◆ Exercise requirements ◆
Copy out all the rows below, putting "everyday name" wherever "common name" appears and keeping everything else the same.

◆ Entries supplied ◆

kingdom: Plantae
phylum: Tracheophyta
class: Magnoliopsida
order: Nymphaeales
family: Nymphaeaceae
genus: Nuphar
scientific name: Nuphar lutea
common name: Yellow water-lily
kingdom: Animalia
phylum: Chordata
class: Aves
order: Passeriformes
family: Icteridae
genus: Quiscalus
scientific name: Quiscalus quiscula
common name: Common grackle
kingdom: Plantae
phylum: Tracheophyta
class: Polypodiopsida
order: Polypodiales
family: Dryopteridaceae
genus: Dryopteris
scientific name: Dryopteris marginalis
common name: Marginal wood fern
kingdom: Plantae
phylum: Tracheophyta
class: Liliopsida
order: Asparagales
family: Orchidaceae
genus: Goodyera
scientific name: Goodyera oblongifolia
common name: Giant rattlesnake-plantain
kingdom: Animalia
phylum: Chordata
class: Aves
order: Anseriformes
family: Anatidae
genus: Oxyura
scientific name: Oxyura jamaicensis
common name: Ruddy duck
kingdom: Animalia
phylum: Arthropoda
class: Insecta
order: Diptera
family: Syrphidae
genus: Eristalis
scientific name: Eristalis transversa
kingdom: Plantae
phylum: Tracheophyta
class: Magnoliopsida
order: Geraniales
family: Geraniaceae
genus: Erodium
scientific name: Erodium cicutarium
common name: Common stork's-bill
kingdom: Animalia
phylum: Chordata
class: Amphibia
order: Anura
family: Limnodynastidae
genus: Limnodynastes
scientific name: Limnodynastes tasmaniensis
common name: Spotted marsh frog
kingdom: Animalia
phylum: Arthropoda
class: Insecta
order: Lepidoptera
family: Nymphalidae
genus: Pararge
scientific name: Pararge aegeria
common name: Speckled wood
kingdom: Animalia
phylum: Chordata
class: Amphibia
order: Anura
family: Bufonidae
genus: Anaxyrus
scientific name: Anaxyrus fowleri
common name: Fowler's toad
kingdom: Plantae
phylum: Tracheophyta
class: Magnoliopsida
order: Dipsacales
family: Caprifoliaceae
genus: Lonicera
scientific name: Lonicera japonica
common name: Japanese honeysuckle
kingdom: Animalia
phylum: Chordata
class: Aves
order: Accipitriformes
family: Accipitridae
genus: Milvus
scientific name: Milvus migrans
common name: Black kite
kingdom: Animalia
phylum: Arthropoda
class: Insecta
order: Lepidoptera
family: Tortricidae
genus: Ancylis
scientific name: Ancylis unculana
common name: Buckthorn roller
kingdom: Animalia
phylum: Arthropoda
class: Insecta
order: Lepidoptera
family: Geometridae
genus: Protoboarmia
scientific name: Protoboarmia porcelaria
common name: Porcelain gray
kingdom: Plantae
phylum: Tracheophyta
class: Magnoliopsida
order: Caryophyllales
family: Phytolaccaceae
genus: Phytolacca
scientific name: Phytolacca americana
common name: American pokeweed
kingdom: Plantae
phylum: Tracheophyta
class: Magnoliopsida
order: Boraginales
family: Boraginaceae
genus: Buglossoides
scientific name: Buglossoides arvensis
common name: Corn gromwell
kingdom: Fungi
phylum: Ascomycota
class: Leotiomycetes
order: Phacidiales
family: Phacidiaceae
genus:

◆ The result ◆
kingdom: Plantae
phylum: Tracheophyta
class: Magnoliopsida
order: Nymphaeales
family: Nymphaeaceae
genus: Nuphar
scientific name: Nuphar lutea
everyday name: Yellow water-lily
kingdom: Animalia
phylum: Chordata
class: Aves
order: Passeriformes
family: Icteridae
genus: Quiscalus
scientific name: Quiscalus quiscula
everyday name: Common grackle
kingdom: Plantae
phylum: Tracheophyta
class: Polypodiopsida
order: Polypodiales
family: Dryopteridaceae
genus: Dryopteris
scientific name: Dryopteris marginalis
everyday name: Marginal wood fern
kingdom: Plantae
phylum: Tracheophyta
class: Liliopsida
order: Asparagales
family: Orchidaceae
genus: Goodyera
scientific name: Goodyera oblongifolia
everyday name: Giant rattlesnake-plantain
kingdom: Animalia
phylum: Chordata
class: Aves
order: Anseriformes
family: Anatidae
genus: Oxyura
scientific name: Oxyura jamaicensis
everyday name: Ruddy duck
kingdom: Animalia
phylum: Arthropoda
class: Insecta
order: Diptera
family: Syrphidae
genus: Eristalis
scientific name: Eristalis transversa
kingdom: Plantae
phylum: Tracheophyta
class: Magnoliopsida
order: Geraniales
family: Geraniaceae
genus: Erodium
scientific name: Erodium cicutarium
everyday name: Common stork's-bill
kingdom: Animalia
phylum: Chordata
class: Amphibia
order: Anura
family: Limnodynastidae
genus: Limnodynastes
scientific name: Limnodynastes tasmaniensis
everyday name: Spotted marsh frog
kingdom: Animalia
phylum: Arthropoda
class: Insecta
order: Lepidoptera
family: Nymphalidae
genus: Pararge
scientific name: Pararge aegeria
everyday name: Speckled wood
kingdom: Animalia
phylum: Chordata
class: Amphibia
order: Anura
family: Bufonidae
genus: Anaxyrus
scientific name: Anaxyrus fowleri
everyday name: Fowler's toad
kingdom: Plantae
phylum: Tracheophyta
class: Magnoliopsida
order: Dipsacales
family: Caprifoliaceae
genus: Lonicera
scientific name: Lonicera japonica
everyday name: Japanese honeysuckle
kingdom: Animalia
phylum: Chordata
class: Aves
order: Accipitriformes
family: Accipitridae
genus: Milvus
scientific name: Milvus migrans
everyday name: Black kite
kingdom: Animalia
phylum: Arthropoda
class: Insecta
order: Lepidoptera
family: Tortricidae
genus: Ancylis
scientific name: Ancylis unculana
everyday name: Buckthorn roller
kingdom: Animalia
phylum: Arthropoda
class: Insecta
order: Lepidoptera
family: Geometridae
genus: Protoboarmia
scientific name: Protoboarmia porcelaria
everyday name: Porcelain gray
kingdom: Plantae
phylum: Tracheophyta
class: Magnoliopsida
order: Caryophyllales
family: Phytolaccaceae
genus: Phytolacca
scientific name: Phytolacca americana
everyday name: American pokeweed
kingdom: Plantae
phylum: Tracheophyta
class: Magnoliopsida
order: Boraginales
family: Boraginaceae
genus: Buglossoides
scientific name: Buglossoides arvensis
everyday name: Corn gromwell
kingdom: Fungi
phylum: Ascomycota
class: Leotiomycetes
order: Phacidiales
family: Phacidiaceae
genus:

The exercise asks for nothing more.